Teamkochen: Märchenstunde in der Küche
Beim Teamkochen stehen allerdings erstmal zwei Teams etwas bleich da: Gelb und Blau treten nur noch zu zweit an und ausgerechnet in einer Folge, in der zwei Menschen die Show verlassen müssen. Doch bevor sich die Panik richtig breitmacht, startet die Märchenrunde. Jede*r Coach zieht ein Märchen :Elif landet bei der kleinen Meerjungfrau und denkt sofort an salzige Brisen und Hummer. Alexander Herrmann zieht Aladdin, gesteht allerdings, dass er die Geschichte nicht gut kennt. Steffen Henssler freut sich über Rotkäppchen und Tim Raue nimmt „Die Prinzessin auf der Erbse“ entgegen, kommentarlos und pragmatisch: „Die Erbse erklärt sich selbst.“
Bei seiner Teamführung allerdings erklärt Raue dann so ziemlich alles – und zwar im Millimetertakt. Während Elif ihre beiden Köchinnen einfach machen lässt, verteilt Raue Zutatenlisten, aromatische Einsatzpläne und sehr klare Anweisungen. Nicole fasst die Unterschiede zwischen ihrem altem und ihrem neuem Team so zusammen: „Elif lässt uns einfach machen und schmeckt dann ab. Bei Tim ist es wirklich klar vorgegeben, mit was gewürzt wird und wie was gemacht wird.“
Trotzdem sprudeln die Ideen. Leo träumt sich bei Aladdin direkt auf einen fliegenden Teppich über den Basar. Jenny hingegen möchte eigentlich nicht wieder Rohkost machen – und landet, zu ihrem eigenen Schrecken, erneut bei Rohkost. Sie macht eine Ceviche.

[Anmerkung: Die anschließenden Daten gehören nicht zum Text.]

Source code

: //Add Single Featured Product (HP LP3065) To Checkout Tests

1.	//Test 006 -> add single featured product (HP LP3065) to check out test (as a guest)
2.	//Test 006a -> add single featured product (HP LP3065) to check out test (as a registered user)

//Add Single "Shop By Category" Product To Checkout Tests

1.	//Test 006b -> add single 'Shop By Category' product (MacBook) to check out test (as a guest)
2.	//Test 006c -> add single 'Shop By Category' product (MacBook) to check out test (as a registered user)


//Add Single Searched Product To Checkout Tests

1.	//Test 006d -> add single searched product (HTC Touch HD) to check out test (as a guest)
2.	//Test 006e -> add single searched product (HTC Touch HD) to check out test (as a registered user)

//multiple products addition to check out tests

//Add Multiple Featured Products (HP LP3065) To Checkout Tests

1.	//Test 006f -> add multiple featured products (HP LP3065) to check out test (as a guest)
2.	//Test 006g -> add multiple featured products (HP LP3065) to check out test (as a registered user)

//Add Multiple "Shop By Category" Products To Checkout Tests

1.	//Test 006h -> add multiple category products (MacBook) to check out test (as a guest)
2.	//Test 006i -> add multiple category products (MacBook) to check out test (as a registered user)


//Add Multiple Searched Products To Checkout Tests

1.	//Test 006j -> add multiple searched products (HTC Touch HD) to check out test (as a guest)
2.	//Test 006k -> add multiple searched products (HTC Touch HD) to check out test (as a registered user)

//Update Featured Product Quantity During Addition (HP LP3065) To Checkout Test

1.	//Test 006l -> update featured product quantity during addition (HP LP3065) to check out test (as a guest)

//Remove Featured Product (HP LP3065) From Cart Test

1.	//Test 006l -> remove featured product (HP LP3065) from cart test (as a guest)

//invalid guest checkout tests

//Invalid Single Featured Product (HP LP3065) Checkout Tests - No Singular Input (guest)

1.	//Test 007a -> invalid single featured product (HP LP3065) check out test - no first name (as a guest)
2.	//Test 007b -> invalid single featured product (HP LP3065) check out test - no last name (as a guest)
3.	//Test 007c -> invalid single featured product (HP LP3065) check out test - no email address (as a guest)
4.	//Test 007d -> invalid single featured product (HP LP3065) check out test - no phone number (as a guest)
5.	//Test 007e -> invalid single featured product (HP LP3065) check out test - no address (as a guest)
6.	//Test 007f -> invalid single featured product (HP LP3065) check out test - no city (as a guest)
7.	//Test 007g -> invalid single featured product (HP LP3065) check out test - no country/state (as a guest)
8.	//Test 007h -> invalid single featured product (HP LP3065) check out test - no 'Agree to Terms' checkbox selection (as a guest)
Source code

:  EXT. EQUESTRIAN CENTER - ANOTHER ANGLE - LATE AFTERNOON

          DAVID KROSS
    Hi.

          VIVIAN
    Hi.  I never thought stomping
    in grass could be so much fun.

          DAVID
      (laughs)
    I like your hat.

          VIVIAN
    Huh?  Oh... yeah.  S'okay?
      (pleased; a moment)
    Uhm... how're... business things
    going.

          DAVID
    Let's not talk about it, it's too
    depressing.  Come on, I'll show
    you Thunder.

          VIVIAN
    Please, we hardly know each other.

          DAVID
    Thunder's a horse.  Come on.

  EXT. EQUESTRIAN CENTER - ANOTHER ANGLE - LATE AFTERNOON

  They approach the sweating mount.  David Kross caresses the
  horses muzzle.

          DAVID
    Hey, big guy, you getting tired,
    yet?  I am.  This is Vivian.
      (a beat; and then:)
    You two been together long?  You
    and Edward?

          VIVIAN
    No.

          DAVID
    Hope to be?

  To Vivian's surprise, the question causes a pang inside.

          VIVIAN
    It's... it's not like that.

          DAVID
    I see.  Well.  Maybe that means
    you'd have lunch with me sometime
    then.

Caminada ist vom Anblick der Löffel begeistert. Die Auswahl: Prinzessin auf der Erbse (Pako) – Forelle-Tataki, Erbse, Schalotte, Frischkäse, Kohlrabi. Die kleine Meerjungfrau (Jenny) – Lachsforelle, Apfel, Gurke, Wasabi, Salicorn. Aladdin (Cyrill) – Lamm, orientalischer Salat, Harissa, Knäckebrot. Rotkäppchen (Sandra) – Rehrücken, Sellerie, Pfifferling, Brombeere, Schokolade
Am Ende entscheidet er sich für Cyrills orientalisch duftenden „Aladdin“-Löffel. Team Gelb jubelt. Die schwächste Leistung hat erneut Jenny, die zum dritten Mal in Folge ganz unten landet. Dennoch entscheidet sich Elif für Mikev– er hat insgesamt weniger Sterne gesammelt.
Solokochen: Schärfe, aber bitte subtil
Nächste Runde: Drei Zutaten aus Caminadas Schlossgarten. Hinter dem idyllischem Motto versteckt sich ein scharfes Trio: Szechuanpfeffer, Kapuzinerblätter, Meerrettich. „Es geht um Balance“, sagt Caminada. „Nicht dass es einem das Maul verbrennt.“
Cyrill ist sicher und probiert deswegen unter der Anleitung des Sternekochs etwas ganz Neues aus. Auch Leo versucht sich mal an etwas anderem. Der Schweizer bleibt aber nicht nur bei Team Gelb, auch bei Carmen und Jenny schaut er mal vorbei.
Die Coaches sind bei der Verkostung begeistert. Steffen Hensslers Meinung dazu: „Die Löffel heute sind Top. Die top-neun sind zu recht hier!“ Dennoch müssen sechs Kandidaten vor die Coaches. Tim Raue und Alexander Herrmann schlucken beim Anblick der Kandidaten, denn ihre gesamten Teams stehen vor ihnen. Jeweils zwei goldene Sterne bekommen Anne und Pako. Rote Sterne gehen an Cyrill, Nicole, Leo und Sandra. Da Cyrill schon im Teamkochen geglänzt hat, müssen die anderen drei noch einmal ran.
Entscheidungskochen: „Die Schweiz“ – frei nach Geschmack
Das Finale des Abends: ein Schweizer Löffel. Keine Lose, keine Vorgabe. Sandra, die seit sieben Jahren in der Schweiz lebt, freut sich über die Aufgabe. Alexander Herrmann löchert den Gast so lange, bis dieser sich auf die Angabe „rustikal fein“ einlässt. In den Küchen herrscht totaler Fokus, denn keiner will die Show so kurz vor Ende verlassen.
Sandra macht Capuns und Caminada strahlt: „Schmeckt nach zuhause.“ Leo wagt sich an ein „Zürcher Geschnetzeltes“, auch dieses überzeugt den Koch. Nicole serviert ein Raviolo. Seine Anmerkung:„Perfekt angerichtet, kreativ, sehr lecker.“
Doch am Ende ist klar: Der beste Löffel kommt von Sandra. Und das trotz der Tatsache, dass sie Capuns vorher noch nie gemacht (oder gegessen!) hat. Henssler jubelt: Drei Kandidaten im Halbfinale!
Die Entscheidung um den schlechtesten Löffel fällt zwischen Kreativität und Geschmack. Am Ende verliert Nicole und muss damit die Show verlassen.